#### Source extract:
[BEGIN]
We focus on two large and opposing changes to SMB during our study period (Fig. 3b). The first of these is a 5-year period from 2009 to 2013 inclusive, where SMB was largely below the climatological mean, whilst the second is a period of anomalously high snowfall during the winters (JJA) of 2019 and 2020. Together, these two events account for almost all of the cumulative SMB anomaly during the study period and therefore the majority of the mass change due to surface processes. In the ASE, precipitation is the dominant contributor to SMB (it explains over 98% of the variability in SMB); the remainder is largely caused by sublimation, with a negligible contribution from runoff. Consequently, we focus this study on investigating precipitation variations.

The anomalously low SMB during 2009–2013 (Figs. 3b and  4) has been identified previously in the Getz basin5; we provide further details here. Monthly RACMO2.3p2 precipitation during this time was, on average, just 17% below the monthly climatological mean. However, precipitation remained below the monthly climatological mean for 70% of the 2009–2013 period, creating a prolonged period of subdued precipitation (Fig. 4a). At daily timescales, the precipitation deficit was caused by a reduced number of large (~1.5–2.5 Gt) precipitation events during 2009–2013, compared to all other 5-year periods during 1979–2021 (Fig. 4b; Supplementary Fig. 4), consistent with fewer inferred AR events during this time period44. This persistently subdued precipitation led to a cumulative negative SMB anomaly that is unprecedented in all SMB datasets within the 1979–2021 period. There have been other periods of persistently below-normal precipitation, but none as prolonged as during 2009–2013 (Supplementary Figs. 35). We note that HIRHAM5 simulates more snowfall during this period compared to MAR and RACMO (Supplementary Fig. 3), but the spatial and temporal patterns of snowfall anomalies are similar between each model (Supplementary Figs. 3 and 4). Cumulatively, the 2009–2013 precipitation deficit caused 253 ± 81 Gt of additional mass loss across the ASE basins, averaging 51 ± 4 Gt yr−1 during this period (Fig. 3b).

Fig. 4: Precipitation anomalies during 2009–2013.
[END]
#### Available data:
[BEGIN]
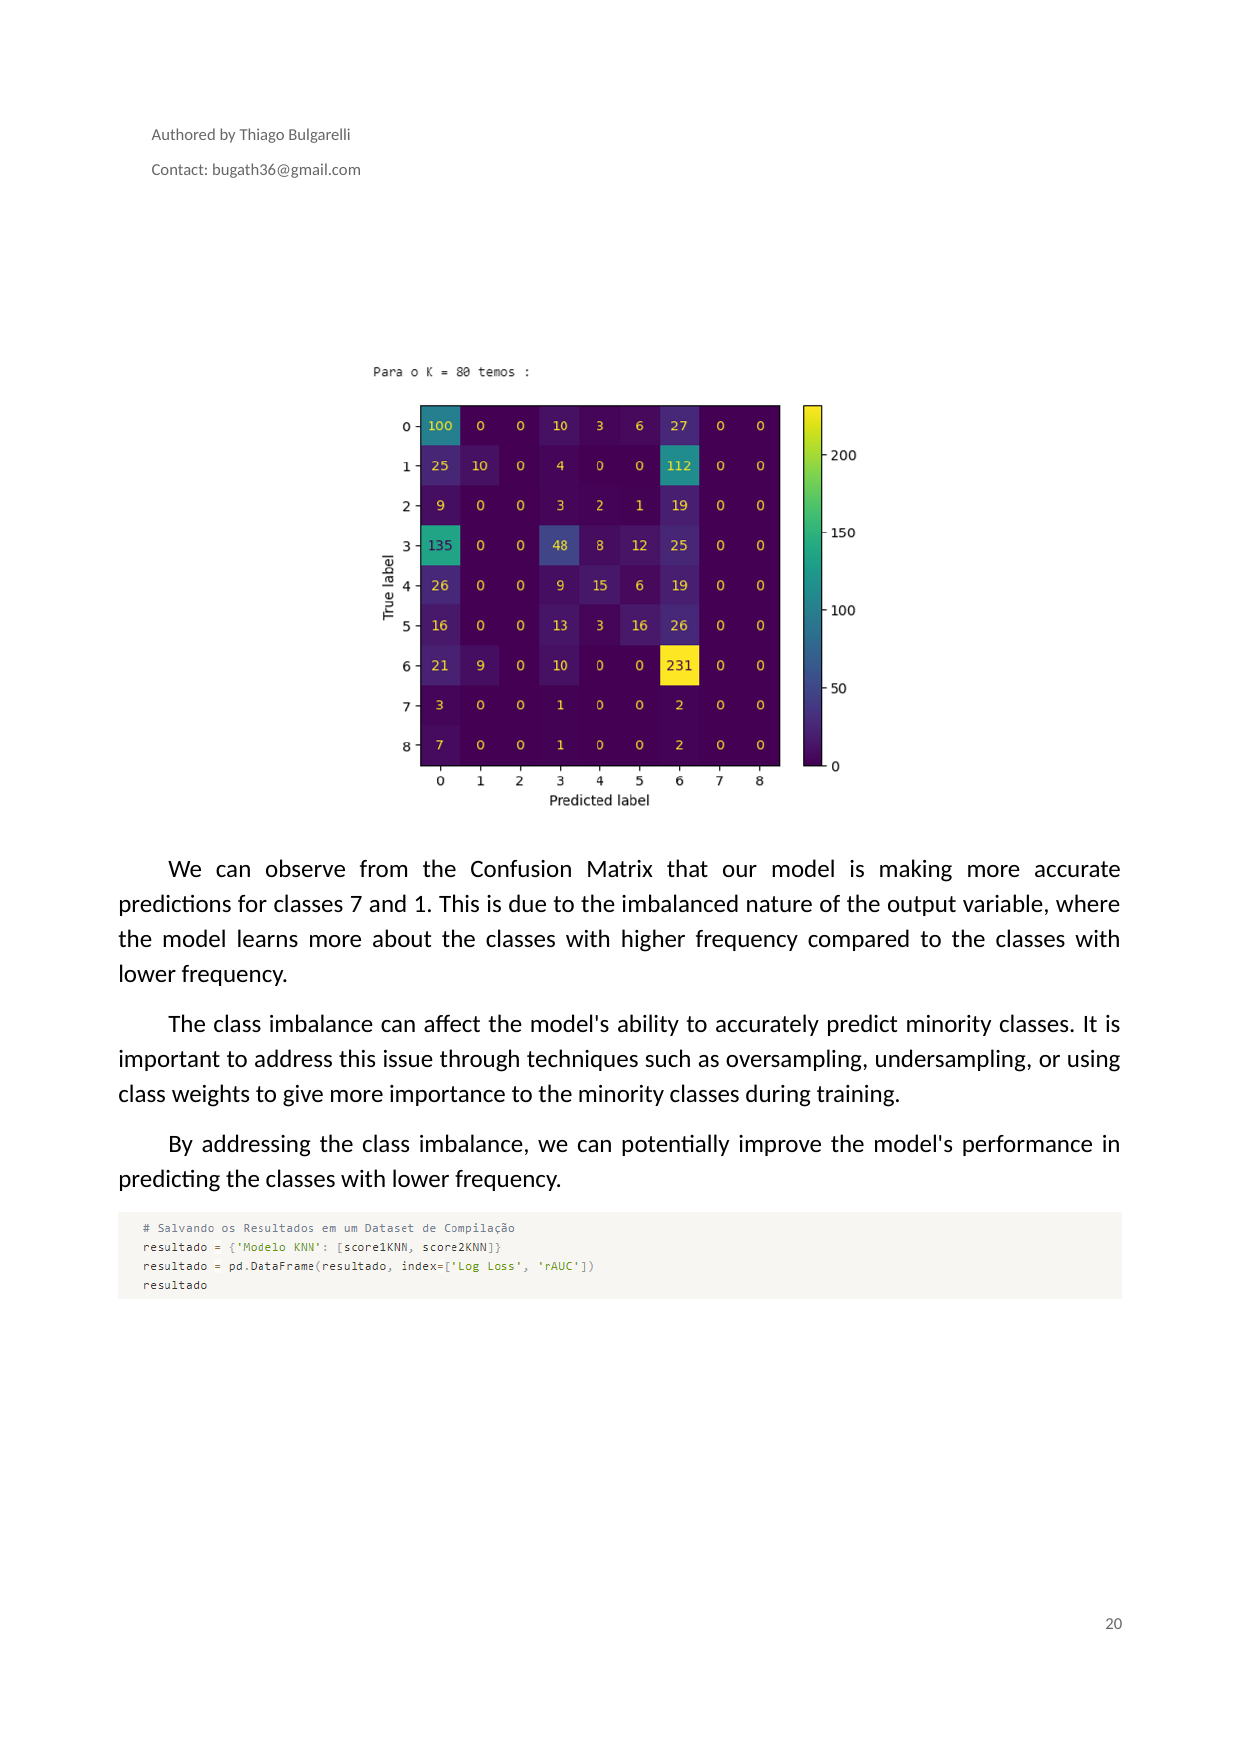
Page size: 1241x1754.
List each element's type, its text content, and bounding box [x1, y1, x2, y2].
[END]
#### The tasks:
[1] From the surface mass balance passage, write out the text from "We focus on" up to and including "investigating precipitation variations.".
[2] According to the surface mass balance passage, why does the study concentrate on precipitation variations? Answer in one to three sentences.

#### Answers for this exercise:
[1]
We focus on two large and opposing changes to SMB during our study period (Fig. 3b). The first of these is a 5-year period from 2009 to 2013 inclusive, where SMB was largely below the climatological mean, whilst the second is a period of anomalously high snowfall during the winters (JJA) of 2019 and 2020. Together, these two events account for almost all of the cumulative SMB anomaly during the study period and therefore the majority of the mass change due to surface processes. In the ASE, precipitation is the dominant contributor to SMB (it explains over 98% of the variability in SMB); the remainder is largely caused by sublimation, with a negligible contribution from runoff. Consequently, we focus this study on investigating precipitation variations.

[2] In the ASE, precipitation is the dominant contributor to SMB and explains over 98% of its variability. The remainder comes largely from sublimation, and runoff contributes a negligible amount, so the study focuses on precipitation.